-- The data follows --
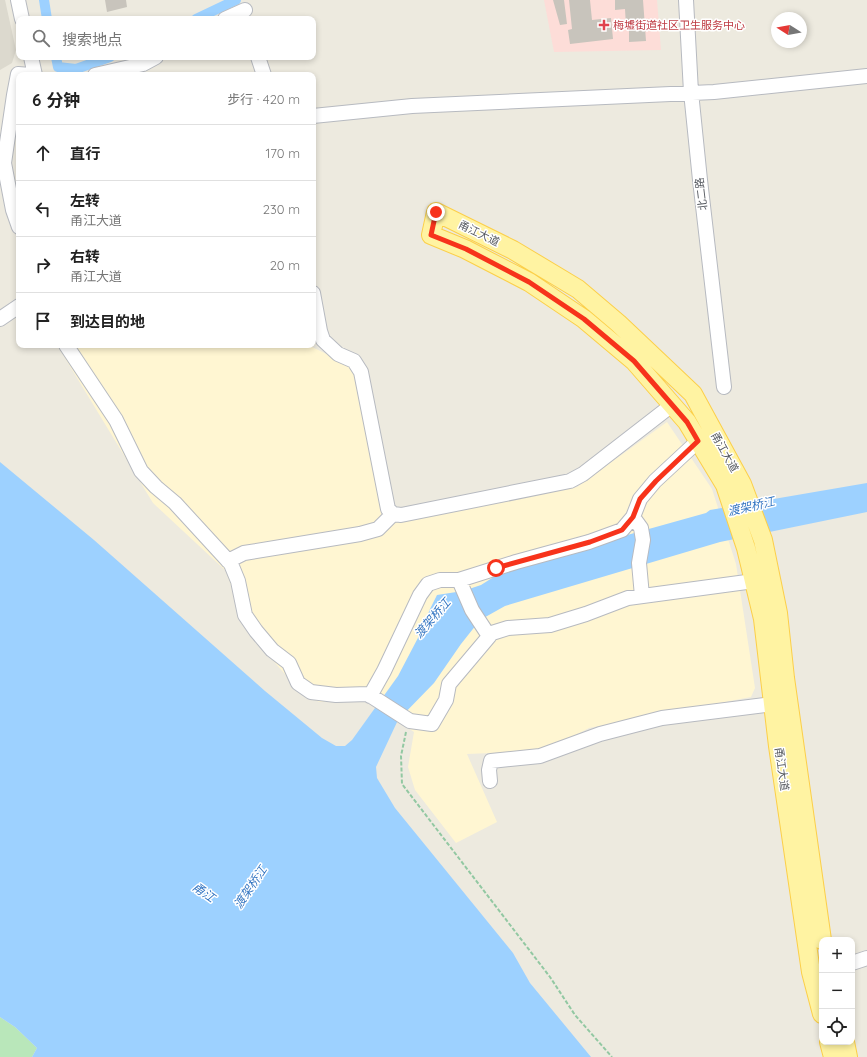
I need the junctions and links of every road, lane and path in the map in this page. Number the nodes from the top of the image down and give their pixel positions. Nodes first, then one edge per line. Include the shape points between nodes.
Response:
-- The data concluded --
-- The data follows --
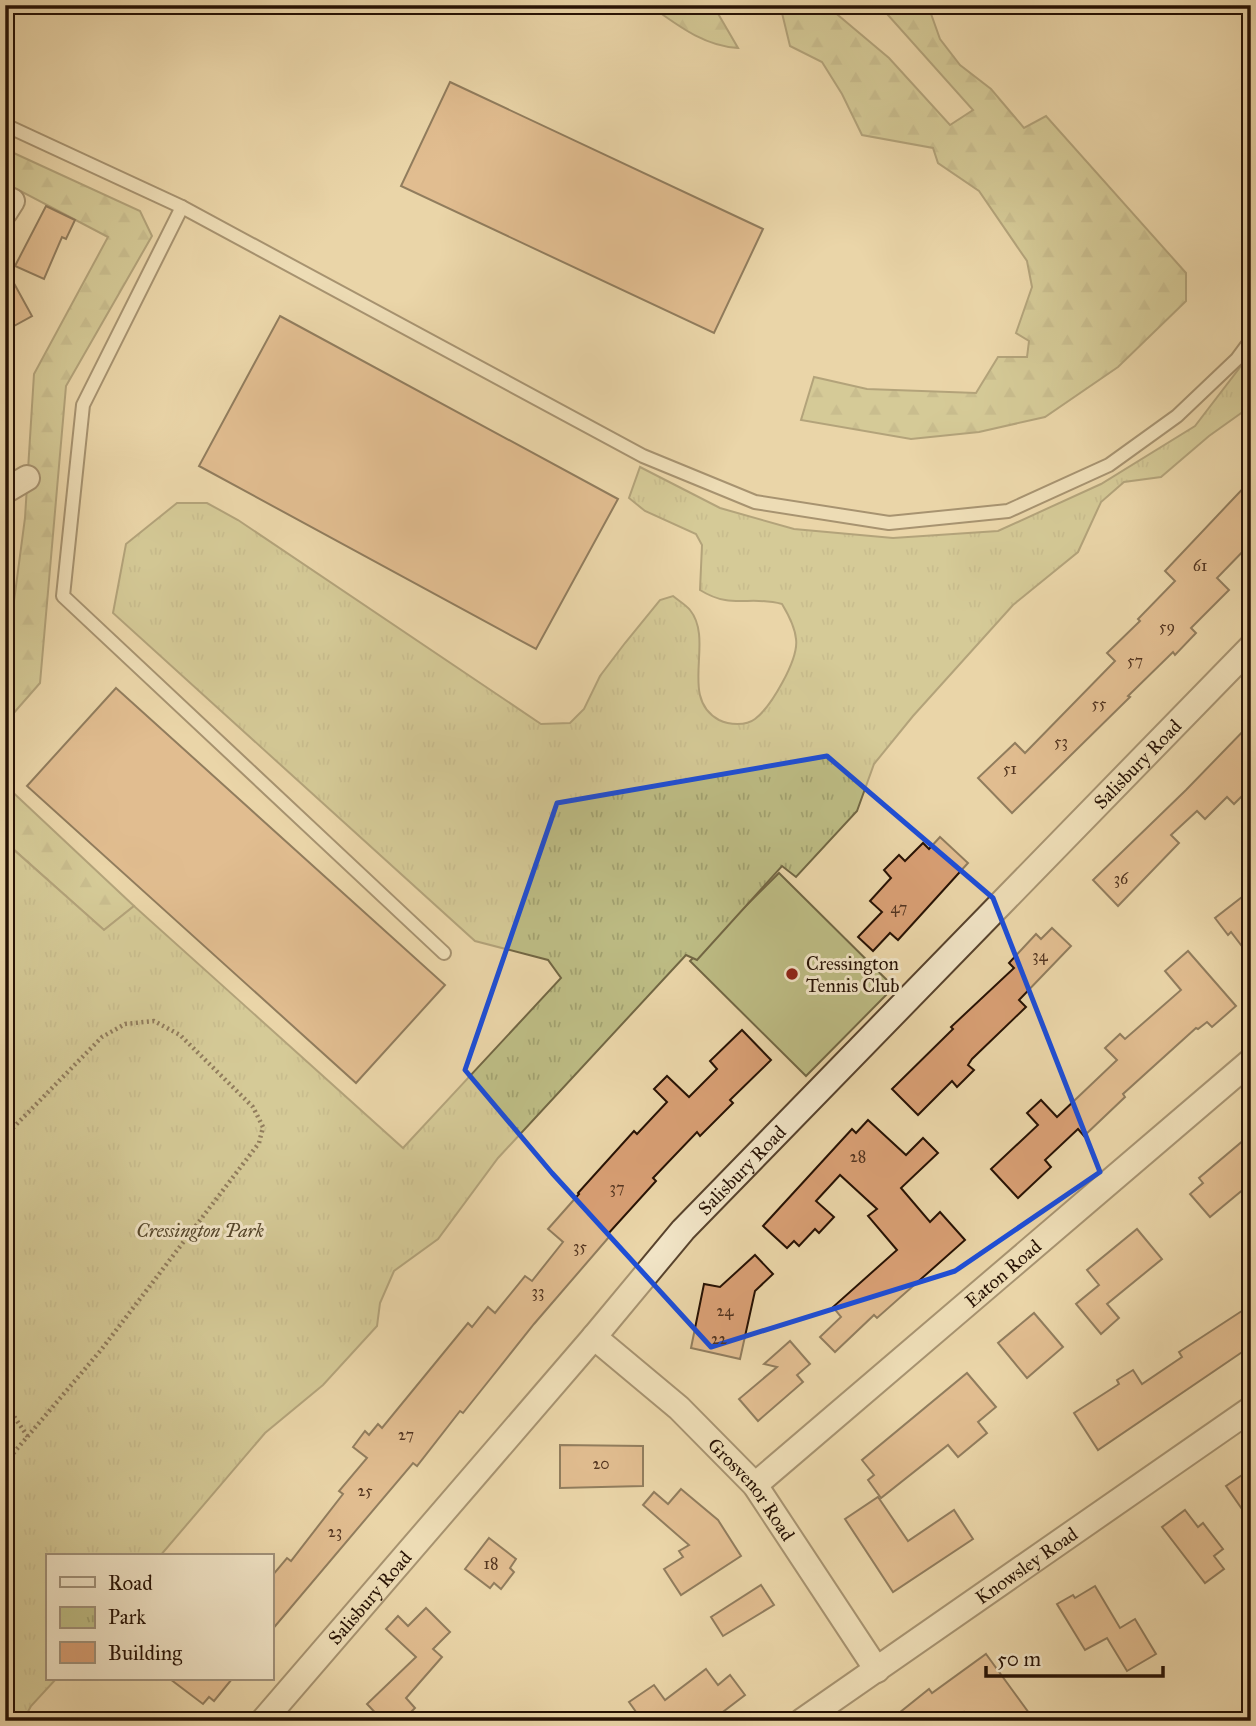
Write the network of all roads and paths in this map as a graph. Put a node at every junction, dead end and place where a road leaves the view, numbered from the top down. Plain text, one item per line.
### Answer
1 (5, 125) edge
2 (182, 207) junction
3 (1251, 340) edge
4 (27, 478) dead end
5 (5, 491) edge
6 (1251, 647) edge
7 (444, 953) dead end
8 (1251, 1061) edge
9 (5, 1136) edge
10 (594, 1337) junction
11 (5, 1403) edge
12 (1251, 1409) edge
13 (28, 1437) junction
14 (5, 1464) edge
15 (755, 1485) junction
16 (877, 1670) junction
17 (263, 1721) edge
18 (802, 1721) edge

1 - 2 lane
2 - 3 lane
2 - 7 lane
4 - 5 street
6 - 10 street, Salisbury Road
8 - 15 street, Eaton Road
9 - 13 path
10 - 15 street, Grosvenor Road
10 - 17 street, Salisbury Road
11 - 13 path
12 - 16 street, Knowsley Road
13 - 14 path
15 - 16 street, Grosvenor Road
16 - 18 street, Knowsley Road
-- The data concluded --
* What is expected: Where a line of the records holds the word "this", copy that line.

* Answer area:
I need the junctions and links of every road, lane and path in the map in this page. Number the nodes from the top of the image down and give their pixel positions. Nodes first, then one edge per line. Include the shape points between nodes.
Write the network of all roads and paths in this map as a graph. Put a node at every junction, dead end and place where a road leaves the view, numbered from the top down. Plain text, one item per line.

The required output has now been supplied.